> RECORDS FOR THIS EXERCISE:
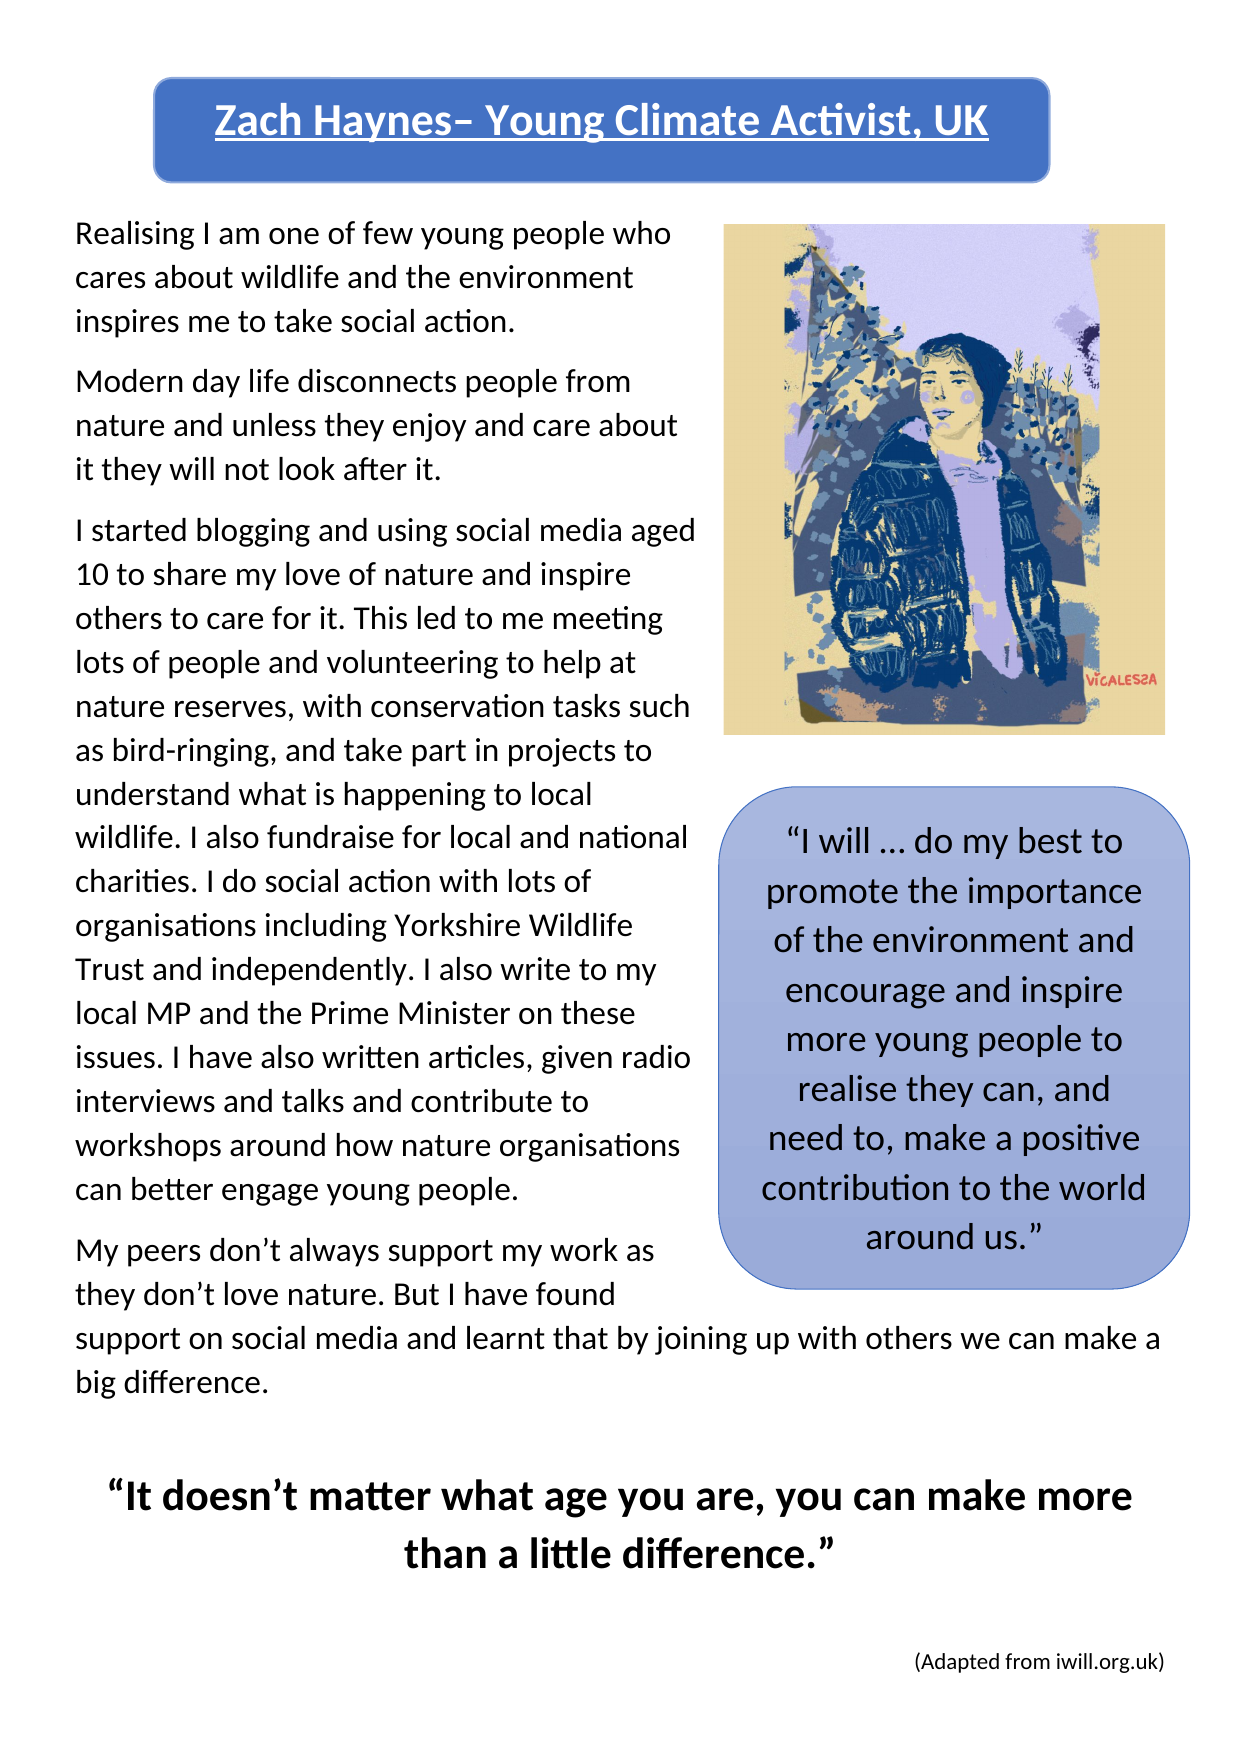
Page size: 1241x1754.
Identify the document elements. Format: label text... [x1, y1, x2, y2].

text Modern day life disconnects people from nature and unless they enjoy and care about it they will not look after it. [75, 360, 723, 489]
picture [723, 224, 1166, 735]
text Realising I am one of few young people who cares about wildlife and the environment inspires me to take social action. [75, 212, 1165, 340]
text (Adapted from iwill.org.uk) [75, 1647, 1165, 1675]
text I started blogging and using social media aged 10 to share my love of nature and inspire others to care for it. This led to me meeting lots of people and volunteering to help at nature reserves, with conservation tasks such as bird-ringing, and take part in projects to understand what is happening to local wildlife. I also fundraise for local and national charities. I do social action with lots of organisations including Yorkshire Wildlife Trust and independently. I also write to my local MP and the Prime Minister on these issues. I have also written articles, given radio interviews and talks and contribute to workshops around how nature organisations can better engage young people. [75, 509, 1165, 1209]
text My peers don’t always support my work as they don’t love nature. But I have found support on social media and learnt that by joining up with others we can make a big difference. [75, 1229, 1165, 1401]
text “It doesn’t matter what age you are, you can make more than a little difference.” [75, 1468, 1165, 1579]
--
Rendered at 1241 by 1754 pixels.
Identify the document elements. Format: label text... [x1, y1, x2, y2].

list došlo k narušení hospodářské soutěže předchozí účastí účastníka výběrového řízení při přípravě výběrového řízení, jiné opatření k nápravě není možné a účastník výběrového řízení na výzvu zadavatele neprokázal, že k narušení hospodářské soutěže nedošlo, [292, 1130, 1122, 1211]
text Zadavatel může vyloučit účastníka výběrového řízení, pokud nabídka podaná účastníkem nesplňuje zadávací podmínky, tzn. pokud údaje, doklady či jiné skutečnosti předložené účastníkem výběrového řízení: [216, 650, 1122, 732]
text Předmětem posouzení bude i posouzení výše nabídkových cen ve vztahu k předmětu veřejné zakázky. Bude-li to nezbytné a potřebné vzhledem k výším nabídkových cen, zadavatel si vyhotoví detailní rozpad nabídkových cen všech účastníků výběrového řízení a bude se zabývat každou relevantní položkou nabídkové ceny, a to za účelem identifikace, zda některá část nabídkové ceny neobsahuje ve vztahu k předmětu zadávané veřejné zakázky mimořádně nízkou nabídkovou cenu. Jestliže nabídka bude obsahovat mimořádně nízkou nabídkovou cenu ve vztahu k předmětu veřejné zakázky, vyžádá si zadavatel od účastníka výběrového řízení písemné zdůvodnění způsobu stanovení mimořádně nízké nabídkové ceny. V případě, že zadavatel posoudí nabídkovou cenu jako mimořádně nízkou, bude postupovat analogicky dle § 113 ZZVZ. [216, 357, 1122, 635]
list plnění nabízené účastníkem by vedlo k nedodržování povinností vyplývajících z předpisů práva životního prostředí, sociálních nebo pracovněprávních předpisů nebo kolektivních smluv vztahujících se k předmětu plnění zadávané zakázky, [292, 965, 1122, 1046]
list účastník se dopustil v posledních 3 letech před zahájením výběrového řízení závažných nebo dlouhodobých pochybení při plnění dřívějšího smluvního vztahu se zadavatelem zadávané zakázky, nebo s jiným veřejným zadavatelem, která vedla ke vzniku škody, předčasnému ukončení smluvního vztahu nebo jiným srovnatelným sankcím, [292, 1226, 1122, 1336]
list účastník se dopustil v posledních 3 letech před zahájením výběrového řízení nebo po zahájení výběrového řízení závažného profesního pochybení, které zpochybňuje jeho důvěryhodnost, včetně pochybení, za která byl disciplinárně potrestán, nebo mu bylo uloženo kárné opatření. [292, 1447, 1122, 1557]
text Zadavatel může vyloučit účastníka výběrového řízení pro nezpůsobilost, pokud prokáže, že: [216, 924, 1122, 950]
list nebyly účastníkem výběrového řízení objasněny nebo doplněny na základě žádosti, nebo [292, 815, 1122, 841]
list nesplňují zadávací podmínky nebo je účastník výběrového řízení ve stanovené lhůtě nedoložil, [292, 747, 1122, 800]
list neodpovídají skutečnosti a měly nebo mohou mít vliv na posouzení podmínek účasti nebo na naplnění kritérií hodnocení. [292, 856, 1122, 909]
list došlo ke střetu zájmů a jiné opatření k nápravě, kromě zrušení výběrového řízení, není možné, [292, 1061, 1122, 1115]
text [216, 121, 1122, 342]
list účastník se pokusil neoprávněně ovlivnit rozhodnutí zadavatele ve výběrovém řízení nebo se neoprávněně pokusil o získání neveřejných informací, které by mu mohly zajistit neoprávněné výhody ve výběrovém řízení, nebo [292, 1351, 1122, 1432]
---
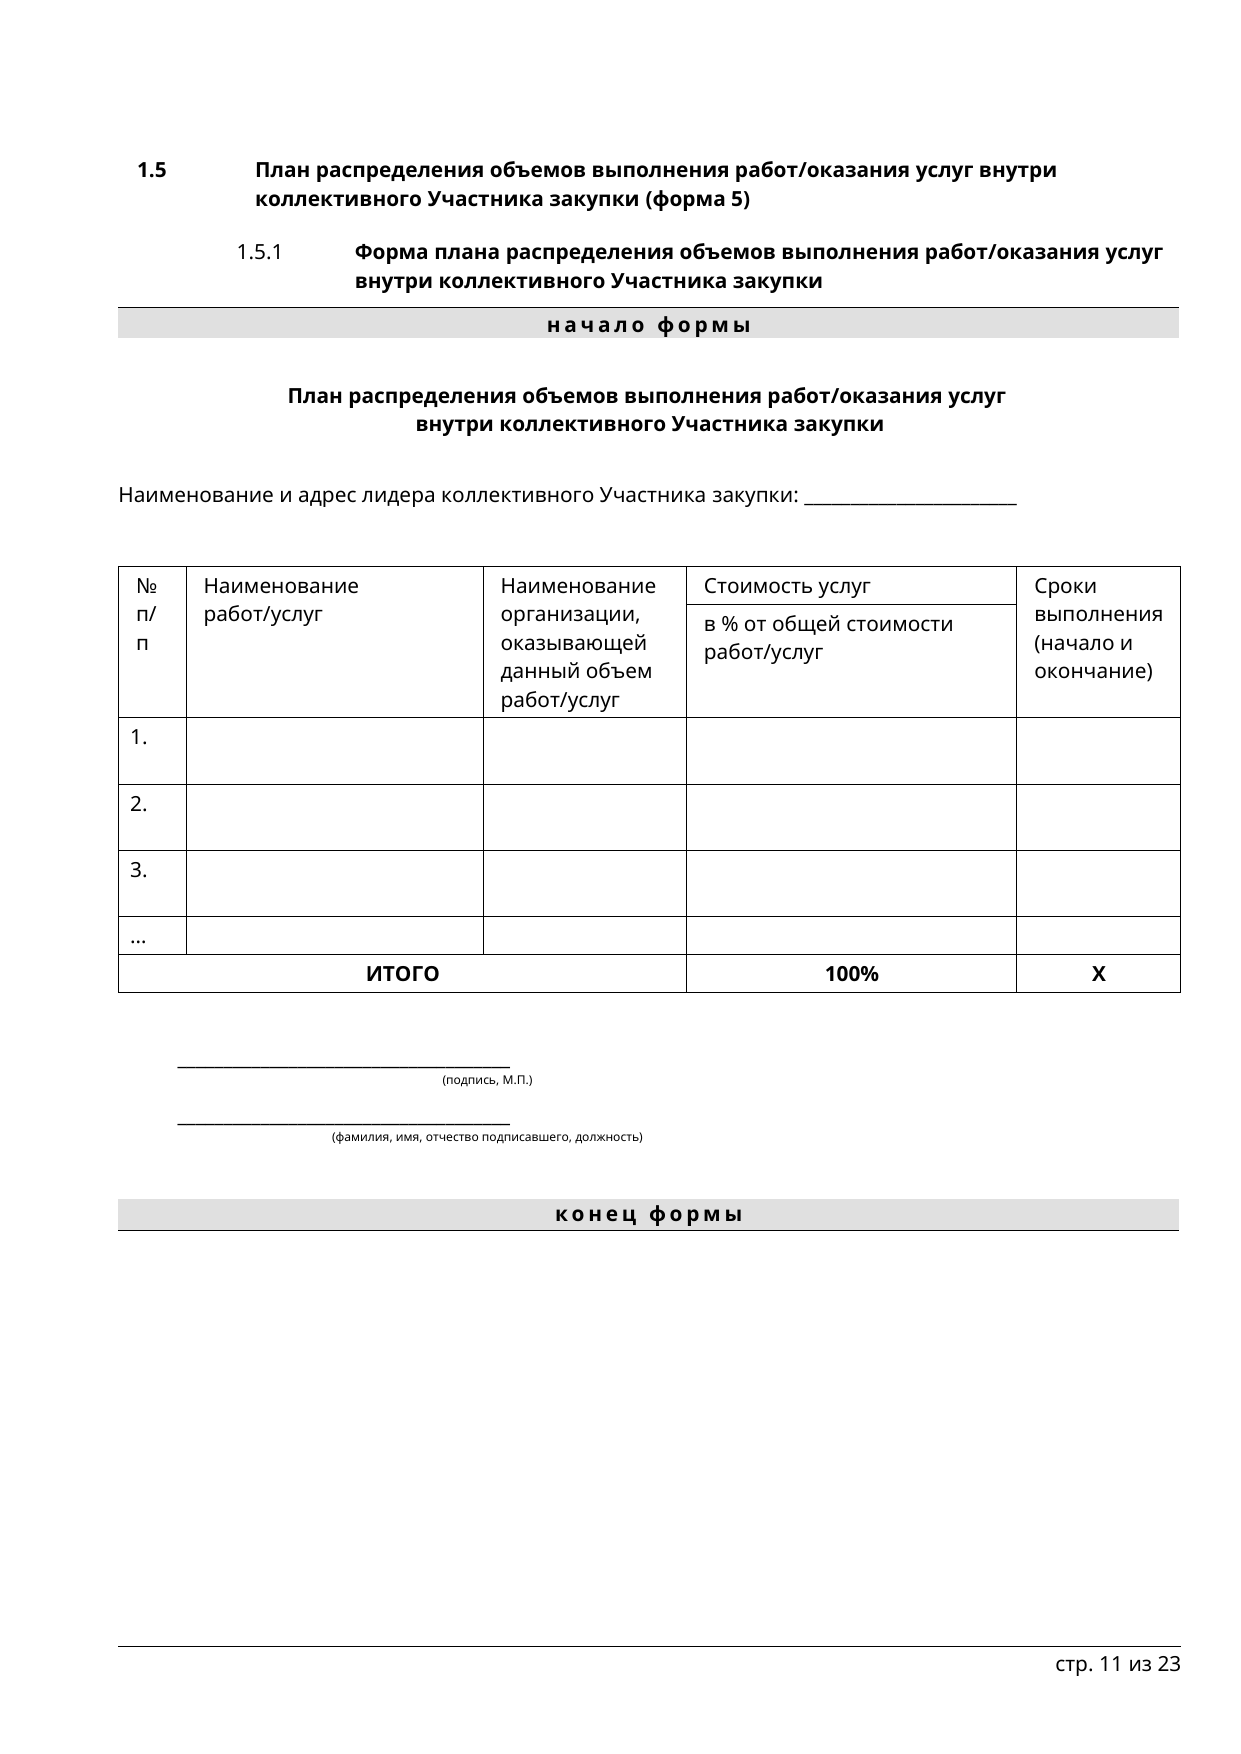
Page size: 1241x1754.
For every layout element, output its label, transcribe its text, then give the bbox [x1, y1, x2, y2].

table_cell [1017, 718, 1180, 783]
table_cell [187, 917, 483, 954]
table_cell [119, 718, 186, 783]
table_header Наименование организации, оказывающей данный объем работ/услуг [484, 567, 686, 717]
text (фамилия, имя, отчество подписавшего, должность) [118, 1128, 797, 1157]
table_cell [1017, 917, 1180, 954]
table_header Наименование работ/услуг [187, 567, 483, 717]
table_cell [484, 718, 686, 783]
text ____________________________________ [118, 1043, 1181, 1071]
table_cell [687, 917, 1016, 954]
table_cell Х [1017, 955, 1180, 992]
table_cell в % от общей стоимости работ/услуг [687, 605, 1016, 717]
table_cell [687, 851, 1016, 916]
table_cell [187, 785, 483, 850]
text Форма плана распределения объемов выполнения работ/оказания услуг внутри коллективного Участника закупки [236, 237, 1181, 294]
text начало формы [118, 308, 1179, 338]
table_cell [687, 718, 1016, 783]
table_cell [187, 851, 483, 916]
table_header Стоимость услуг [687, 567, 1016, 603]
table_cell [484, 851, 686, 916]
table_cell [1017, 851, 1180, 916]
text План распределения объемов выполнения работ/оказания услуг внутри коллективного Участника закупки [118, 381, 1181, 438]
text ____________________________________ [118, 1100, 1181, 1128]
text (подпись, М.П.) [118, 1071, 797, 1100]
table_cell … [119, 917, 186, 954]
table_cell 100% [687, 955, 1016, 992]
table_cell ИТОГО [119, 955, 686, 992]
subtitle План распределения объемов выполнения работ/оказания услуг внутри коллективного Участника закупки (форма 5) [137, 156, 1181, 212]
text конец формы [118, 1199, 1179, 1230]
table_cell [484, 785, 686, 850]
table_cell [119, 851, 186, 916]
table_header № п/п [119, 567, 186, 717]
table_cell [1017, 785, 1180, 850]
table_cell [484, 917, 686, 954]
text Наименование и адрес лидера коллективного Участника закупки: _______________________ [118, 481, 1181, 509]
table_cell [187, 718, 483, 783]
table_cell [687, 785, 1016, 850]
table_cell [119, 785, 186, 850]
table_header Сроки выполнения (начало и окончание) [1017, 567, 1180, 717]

> WHAT TO WORK ON: Copy down every line of the entries containing the word "účastníkem".

> ANSWER TO THE EXERCISE:
text Zadavatel může vyloučit účastníka výběrového řízení, pokud nabídka podaná účastníkem nesplňuje zadávací podmínky, tzn. pokud údaje, doklady či jiné skutečnosti předložené účastníkem výběrového řízení: [216, 650, 1122, 732]
list plnění nabízené účastníkem by vedlo k nedodržování povinností vyplývajících z předpisů práva životního prostředí, sociálních nebo pracovněprávních předpisů nebo kolektivních smluv vztahujících se k předmětu plnění zadávané zakázky, [292, 965, 1122, 1046]
list nebyly účastníkem výběrového řízení objasněny nebo doplněny na základě žádosti, nebo [292, 815, 1122, 841]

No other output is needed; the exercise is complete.